Accounting, paying taxes and paying wages to employees in euros, dollars or pounds. Companies with most of their sales in foreign currencies will get such an option in the new year, and accounting in crowns does not make much sense to them. However, the proposal, which is part of the government’s consolidation package, is not entirely far-fetched. From the point of view of some, it is also a compromise step to get closer to the euro, but without joining the eurozone.
The amendment to the Accounting Act will allow entrepreneurs who have most of their sales in currencies other than crowns to keep their accounts in this currency from January, as well as pay income tax and pay wages to employees.
The law introduces a new institute of the so-called functional currency. This is the currency in which the company conducts most of its accounting activities. It is therefore the currency that most influences the prices of goods and services.

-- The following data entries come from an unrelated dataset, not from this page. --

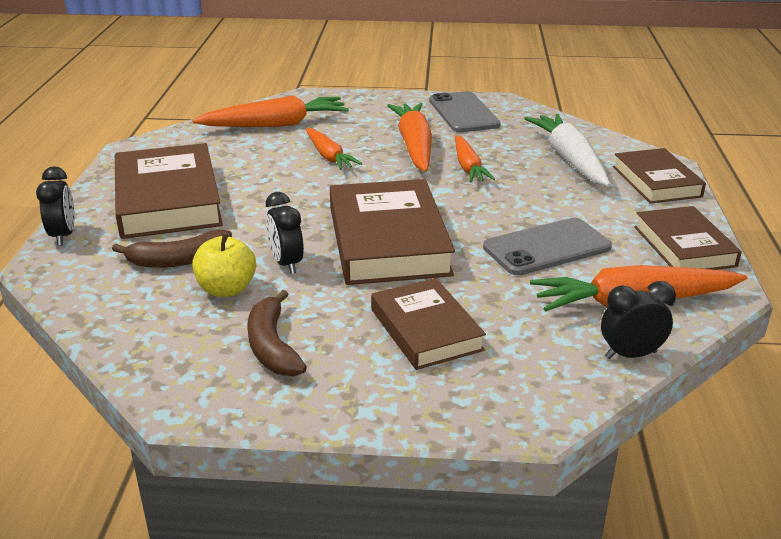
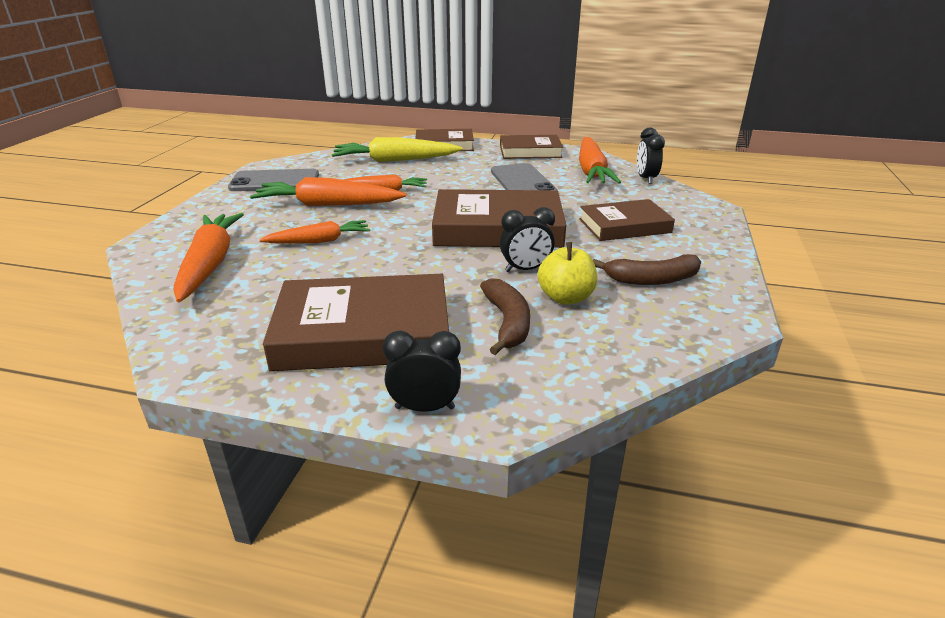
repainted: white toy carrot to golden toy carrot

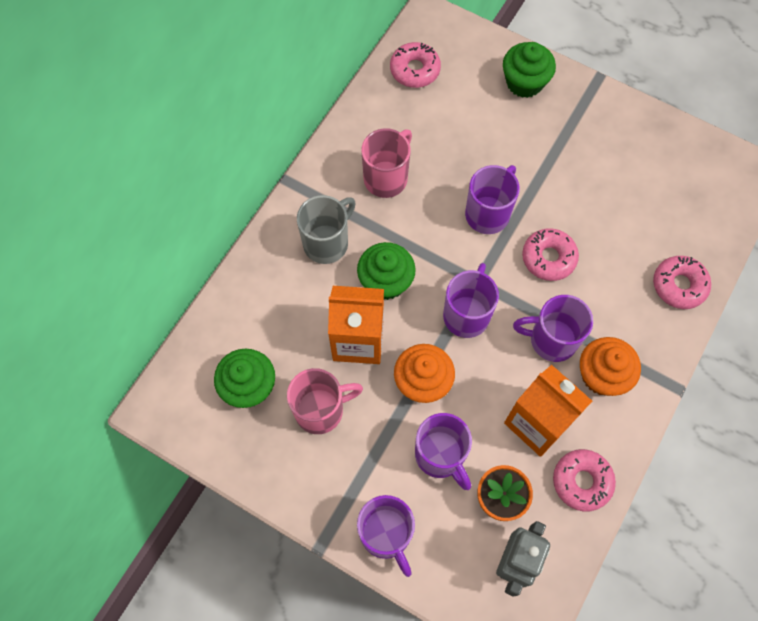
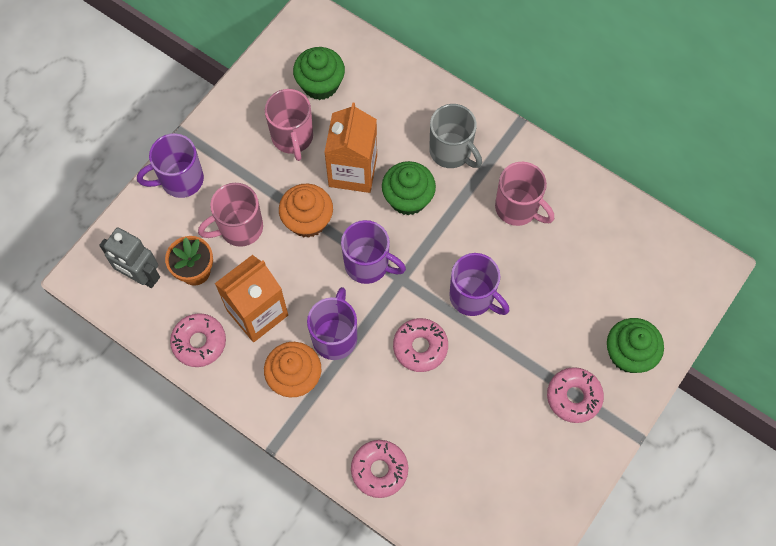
shifted: rosy glazed donut (no. 1 from left in the first image) to rosy glazed donut (no. 4 from left)
repainted: violet coffee mug (no. 2 from left) to rosy coffee mug (no. 1 from left)

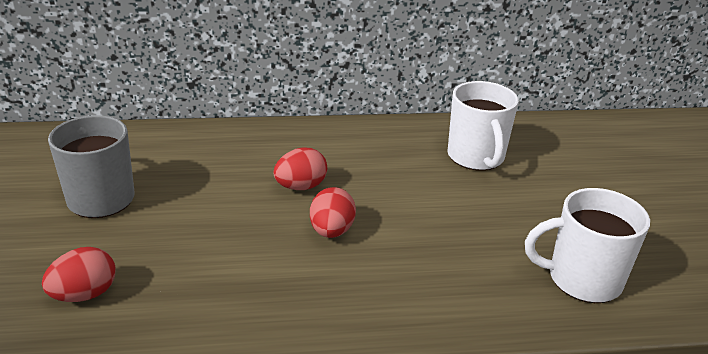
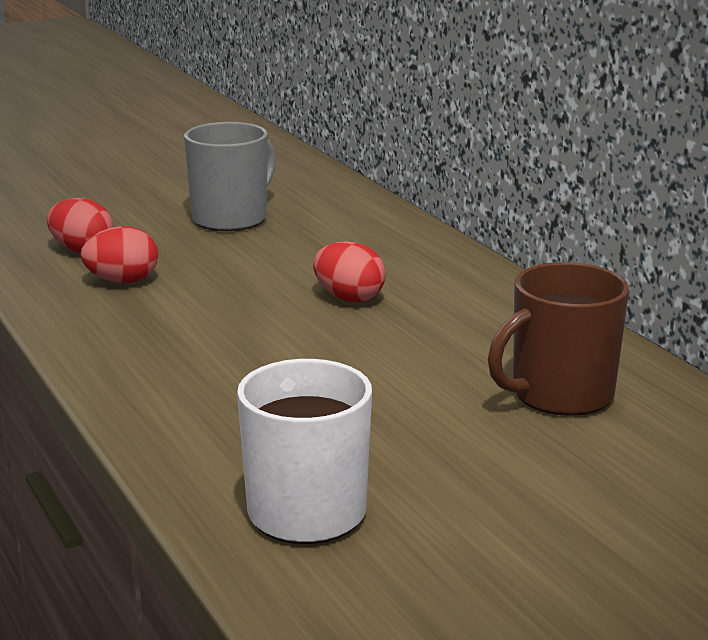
shifted: red egg shape (no. 3 from left in the first image) to red egg shape (no. 2 from left)
repainted: white coffee mug (no. 1 from left) to dark brown coffee mug

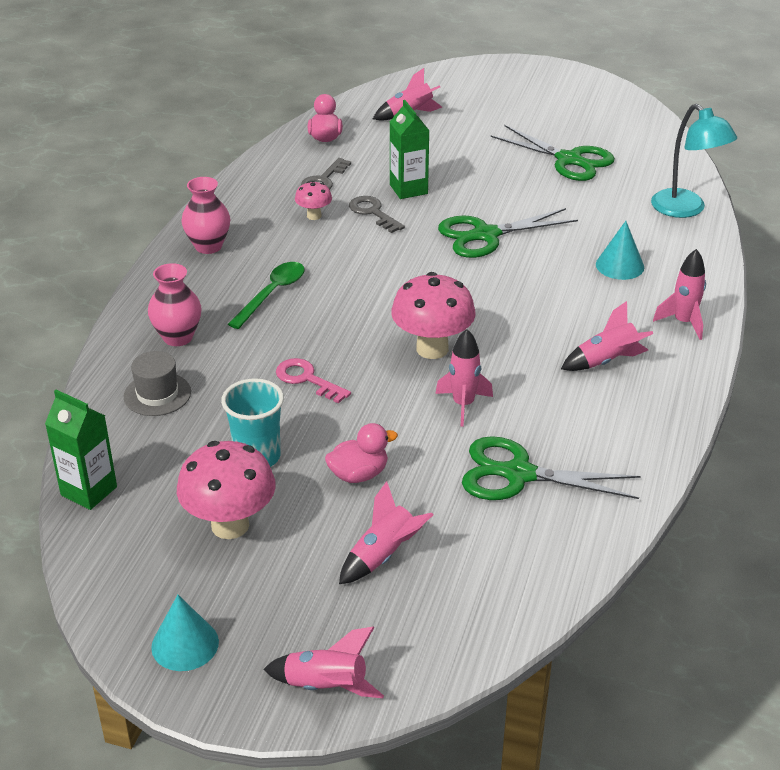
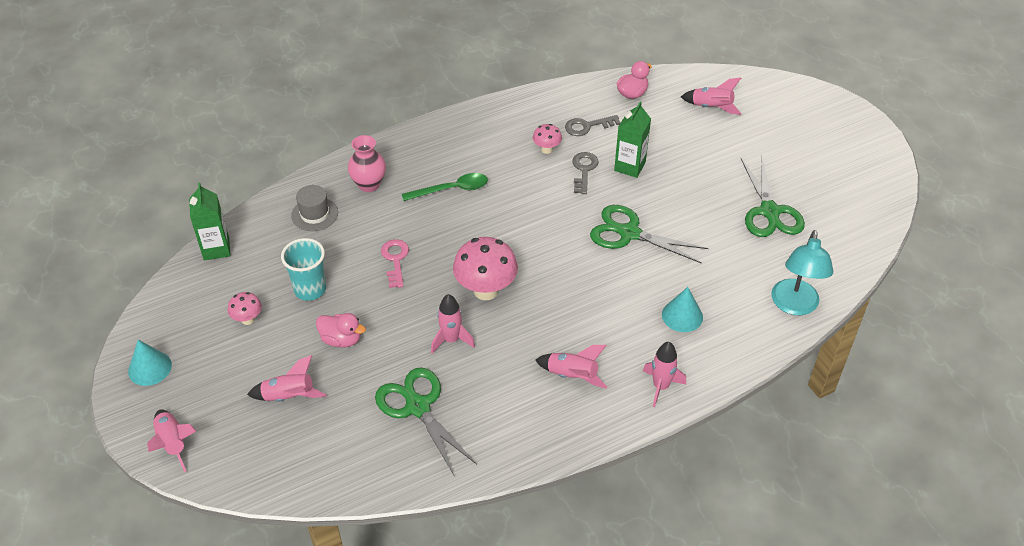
gone: rosy vase (no. 2 from left)
scaled: rosy fungus (no. 1 from left) x0.51

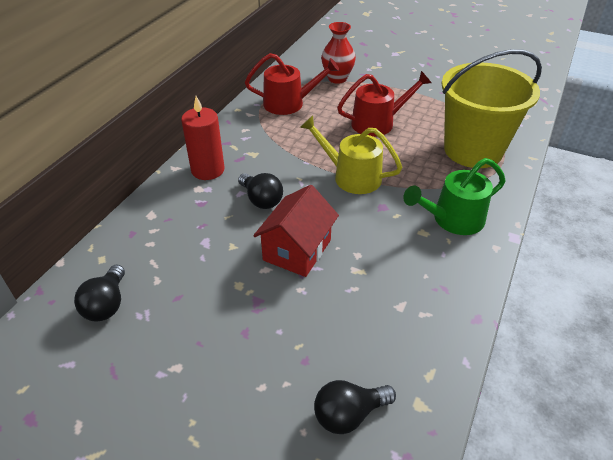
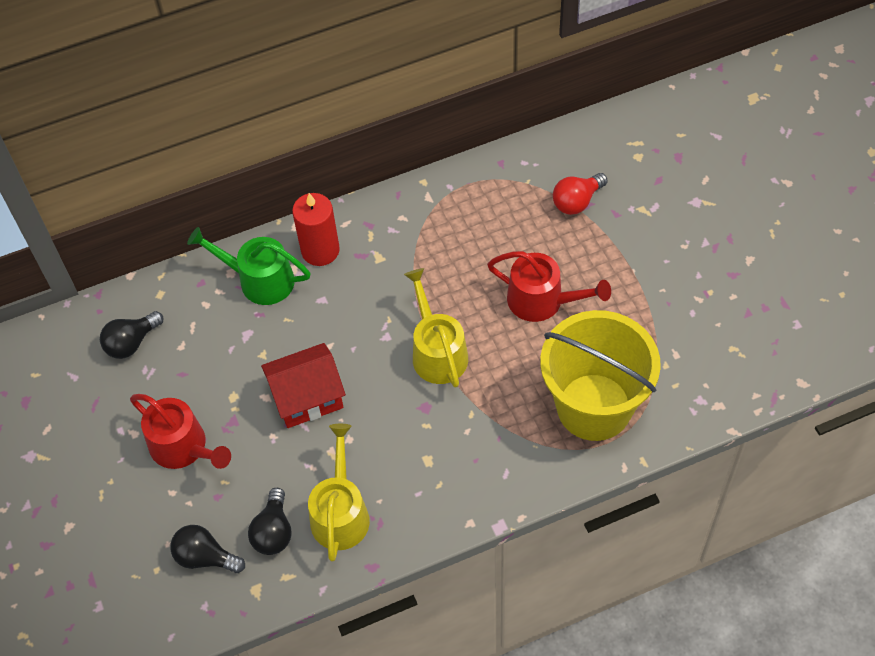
new: golden watering can (no. 1 from left)
shifted: jet-black light bulb (no. 2 from left in the first image) to jet-black light bulb (no. 3 from left); red watering can (no. 1 from left); green watering can
swapped: red vase to red light bulb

Other criteria may also be the extent to which the currency affects wages and other costs that must be incurred in the production and sale of goods and the provision of services, or the proportion of transactions carried out in that currency higher than 50 percent.
“From the point of view of companies, this is certainly a welcome expansion of the options for calculating and paying taxes. The reason for the current timing of this step is probably the fact that some parties in the current government coalition are relatively supportive of the Czech Republic’s transition to the euro. So it is a kind of compromise in the style of a smart burner – the Czech economy will move from the koruna towards the euro, but without entering the eurozone,” commented Michal Skořepa, Chief Economist of Česká spořitelna, on the news for the daily Echo24.
The attitude of business entities towards the adoption of the euro varies, but a negative attitude still prevails. According to Pavel Drobil, the representative for the adoption of the euro within the Union of Industry and Transport, the full adoption of the euro in the Czech Republic could be managed by the end of this decade. On the contrary, according to its surveys, the Chamber of Commerce states that roughly 75 percent of entrepreneurs do not agree with the imminent date for entry into the eurozone.
However, the possibility to charge in euros, pounds or dollars will not be completely perfect yet, because companies will still have to fill out tax returns in crowns. The payment will therefore be able to be sent in a foreign currency, but the entered data will remain in crowns. According to the Financial Administration, the current tax information system is not capable of making changes.
However, according to Skořepá, this should not be a significant burden for companies. “I assume that the obligation to fill out tax returns in crowns will not be a major problem for companies. Moreover, according to the Ministry of Finance, this is only a temporary situation that will end as soon as the tax administration is technically ready to process tax returns in foreign currencies,” believes Skořepa.